WHAT IS REQUIRED. Report every line of the material that contains the string "depth".

(GIVEN DATA Opens)

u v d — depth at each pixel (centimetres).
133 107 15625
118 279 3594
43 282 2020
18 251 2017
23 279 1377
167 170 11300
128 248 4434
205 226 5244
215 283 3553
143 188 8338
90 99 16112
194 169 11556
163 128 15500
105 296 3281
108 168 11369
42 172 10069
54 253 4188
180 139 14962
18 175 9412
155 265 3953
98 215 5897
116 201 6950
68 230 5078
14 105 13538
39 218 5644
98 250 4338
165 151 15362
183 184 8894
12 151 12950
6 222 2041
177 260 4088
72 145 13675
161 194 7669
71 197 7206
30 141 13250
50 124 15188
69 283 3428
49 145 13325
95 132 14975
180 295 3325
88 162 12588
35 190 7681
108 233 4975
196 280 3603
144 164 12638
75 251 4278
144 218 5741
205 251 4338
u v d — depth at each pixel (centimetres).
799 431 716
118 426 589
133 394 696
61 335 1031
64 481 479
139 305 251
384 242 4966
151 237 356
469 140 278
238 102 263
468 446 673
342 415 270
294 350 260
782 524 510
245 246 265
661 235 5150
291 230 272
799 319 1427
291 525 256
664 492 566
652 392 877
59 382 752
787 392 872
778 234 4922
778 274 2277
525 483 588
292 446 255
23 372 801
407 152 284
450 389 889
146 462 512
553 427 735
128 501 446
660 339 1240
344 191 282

(GIVEN DATA Closes)
(GIVEN DATA Opens)

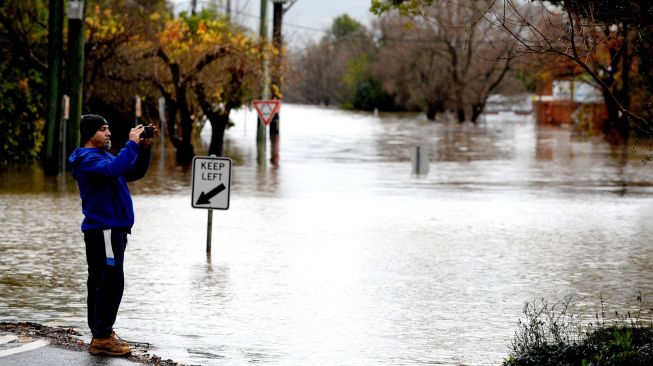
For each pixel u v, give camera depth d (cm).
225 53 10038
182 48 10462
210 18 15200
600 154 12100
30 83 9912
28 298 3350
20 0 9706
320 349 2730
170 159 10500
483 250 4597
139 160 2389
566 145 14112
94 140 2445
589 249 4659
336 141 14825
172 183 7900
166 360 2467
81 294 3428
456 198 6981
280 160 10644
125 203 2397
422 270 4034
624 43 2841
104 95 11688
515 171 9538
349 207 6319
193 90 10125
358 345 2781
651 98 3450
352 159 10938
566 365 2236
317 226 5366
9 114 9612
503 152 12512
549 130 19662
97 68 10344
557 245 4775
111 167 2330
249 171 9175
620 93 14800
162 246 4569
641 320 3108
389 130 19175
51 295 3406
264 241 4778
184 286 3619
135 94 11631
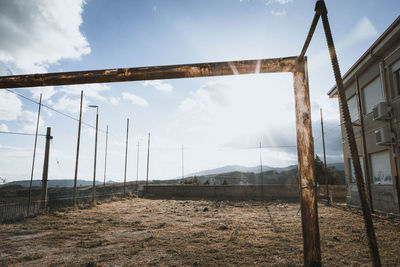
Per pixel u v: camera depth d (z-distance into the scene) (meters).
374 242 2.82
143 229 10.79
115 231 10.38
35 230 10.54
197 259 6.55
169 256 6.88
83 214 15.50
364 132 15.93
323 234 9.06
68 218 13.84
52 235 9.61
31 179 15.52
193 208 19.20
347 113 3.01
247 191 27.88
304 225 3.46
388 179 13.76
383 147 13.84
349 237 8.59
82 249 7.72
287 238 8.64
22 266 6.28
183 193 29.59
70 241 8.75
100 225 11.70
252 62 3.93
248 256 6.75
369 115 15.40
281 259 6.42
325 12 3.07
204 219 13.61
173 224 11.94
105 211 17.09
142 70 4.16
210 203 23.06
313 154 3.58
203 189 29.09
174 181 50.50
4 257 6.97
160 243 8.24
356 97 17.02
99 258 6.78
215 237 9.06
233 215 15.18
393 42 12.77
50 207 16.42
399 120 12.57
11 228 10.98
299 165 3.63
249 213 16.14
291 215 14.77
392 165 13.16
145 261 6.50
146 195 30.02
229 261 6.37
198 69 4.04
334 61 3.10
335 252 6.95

(GIVEN DATA Closes)
(GIVEN DATA Opens)

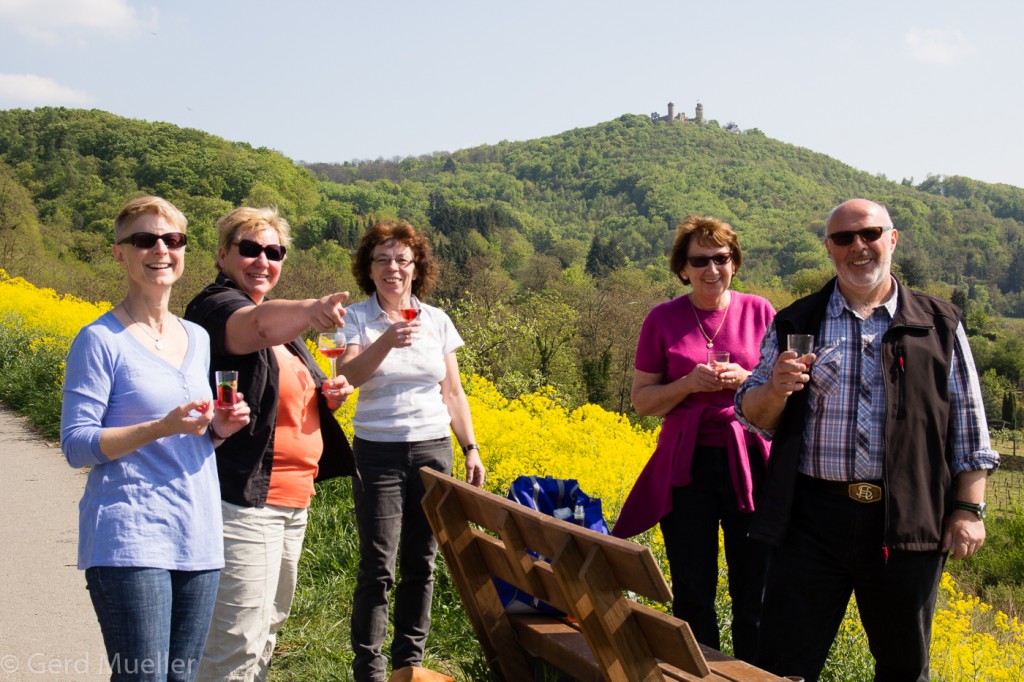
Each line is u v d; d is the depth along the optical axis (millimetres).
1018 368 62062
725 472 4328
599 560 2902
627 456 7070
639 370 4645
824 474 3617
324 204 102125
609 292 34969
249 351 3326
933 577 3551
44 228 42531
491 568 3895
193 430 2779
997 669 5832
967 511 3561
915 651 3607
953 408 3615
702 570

(GIVEN DATA Closes)

ANSWER TO THE PROBLEM.
u v d — depth at each pixel (centimetres).
u v d — depth at each pixel (centimetres).
For each pixel u v, give camera depth d (cm).
Per pixel u v: camera depth d (z-distance into the scene) (meters).
Each line is u v d; d is the depth along the optical axis (millimetres).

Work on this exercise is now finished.